For starter, Boardgamegeek.com is kind of intimidatingly big for a website, but the rankings are useful.
I play a LOT of boardgames; actually more than I want to (the group I’m in loves to try new stuff instead of playing the good stuff one more time). Like others, I will strongly recommend:
Puerto Rico – a wonderful game mechanic prevents the “nothing to do during other peoples’ turns” problem. There’s a reason this has consistently ranked 4th on Boardgamegeek’s list for years.
Dominion – at one point it unseated Puerto Rico, before slipping down a few ranks, perhaps due to overexposure – it’s wildly popular. If you use expansions, Dominion offers orders of magnitude more variety in game play than most others in this thread.
7 Wonders – a great game; although it has abstracted warfare in it, it doesn’t penalize the “loser” of these wars much, so it doesn’t breed as much unhappiness as some games. Helps to use a scoring app though, as scoring can be complex.
My newest hot discovery is Manhattan Project by Minion Games. Its looks are deceiving; 1940s style art and the dry topic may make it look dull. But it’s a “worker placement” game where the board is extremely fluid and there are a LOT of angles to consider and ways to interact. Halfway through my first game I made a note to buy a copy for myself.
Ra – the auction game that made me stop hating auction games. Well, okay, it’s the only one I like. Simple in appearance but fun.
I like Seasons too, but not as much as ones the above. It can be hard to find; I just special-ordered it and the expansions for my wife’s nephew recently.
Power Grid and Ticket to Ride are well-reviewed, but don’t quite float my boat. Lots of players love them though.
Munchkin is fun IF you understand its roots in D&D culture, but in our group, it has a reputation as the longest game anybody actually plays, and it does suffer from the “I’ll be on my smartphone until it’s my turn again” problem.

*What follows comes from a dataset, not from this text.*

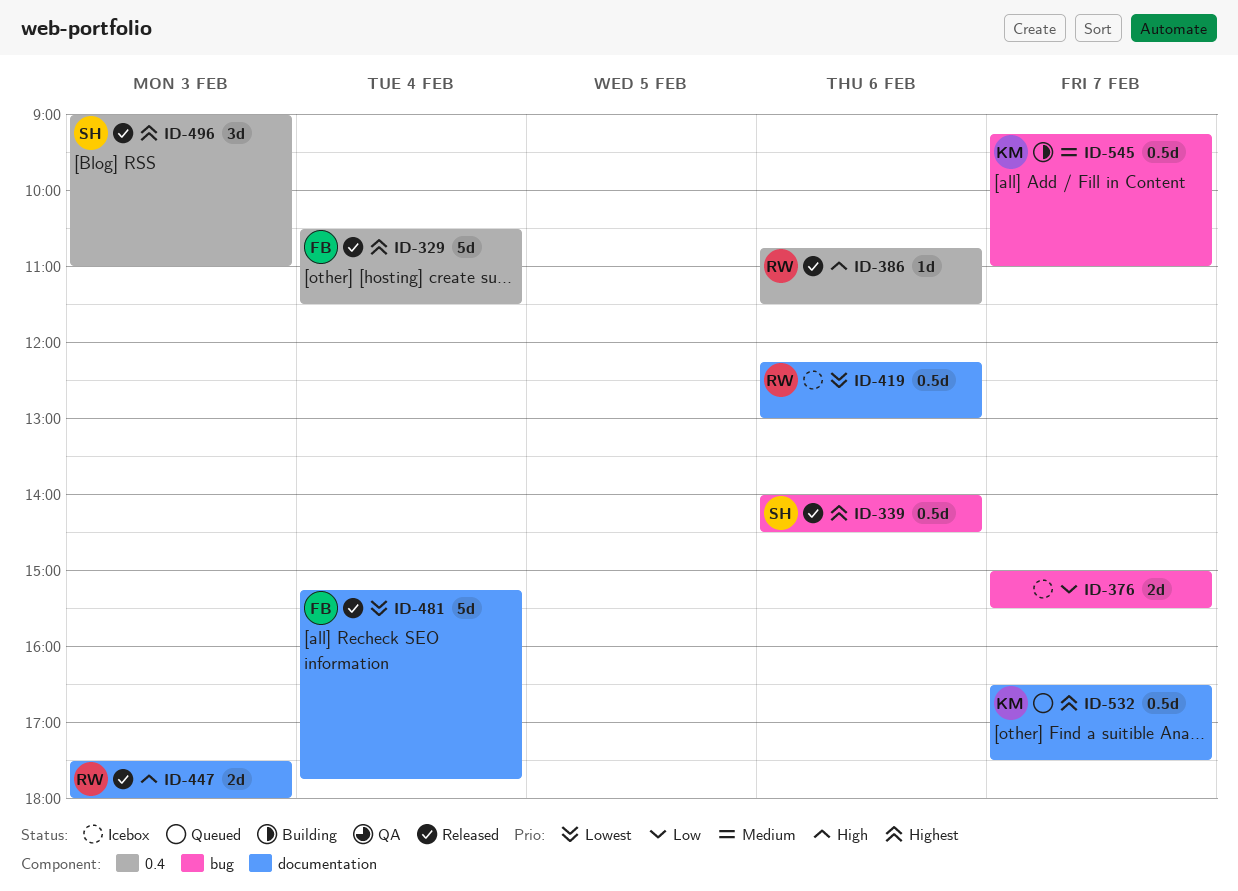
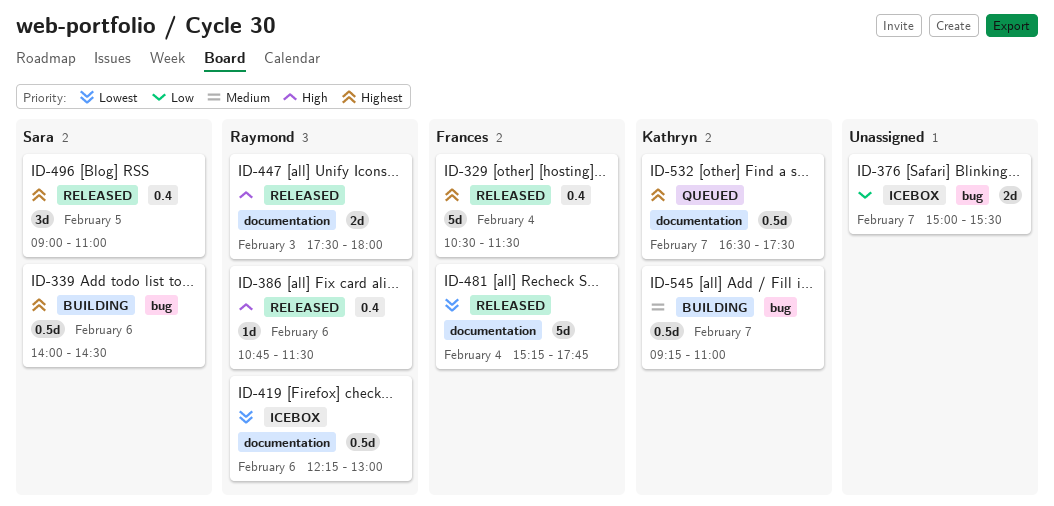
ID-339, status: Released -> Building
ID-496, day: Feb 3 -> Feb 5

Regarding the Dominion nitpicking…a lot of the people I play with LIKE it being less interactive; they want to build their own little kingdom without interference. But there are a lot of attack and interaction-forcing cards in the expansions (most predictably, the Intrigue expansion is notorious for player-on-player attacks). More interactions might change your opinion.
Also, buying Silver and Gold and going directly for Provinces is called the “Big Money” strategy. It’s good…but there are lots of strategies that beat it (particularly “engines” relying on draw power and extra actions). In fact, the Dominion Strategy Wiki has a fairly technical article on Big Money that suggests that the test of a good strategy should be “does it beat Big Money?”
Regarding the “someone gets ahead early” issue, Dominion has a big balancing factor that slows the player(s) in the lead: scoring cards (Victory point cards like Provinces, Duchies, and Estates) do nothing for your hand. Buying a lot of them means drawing a lot of them – and doing it early means drawing them early – filling your hand with “dead” cards that weaken your turn. Is that mechanic not working well for you guys? It’s notorious around here.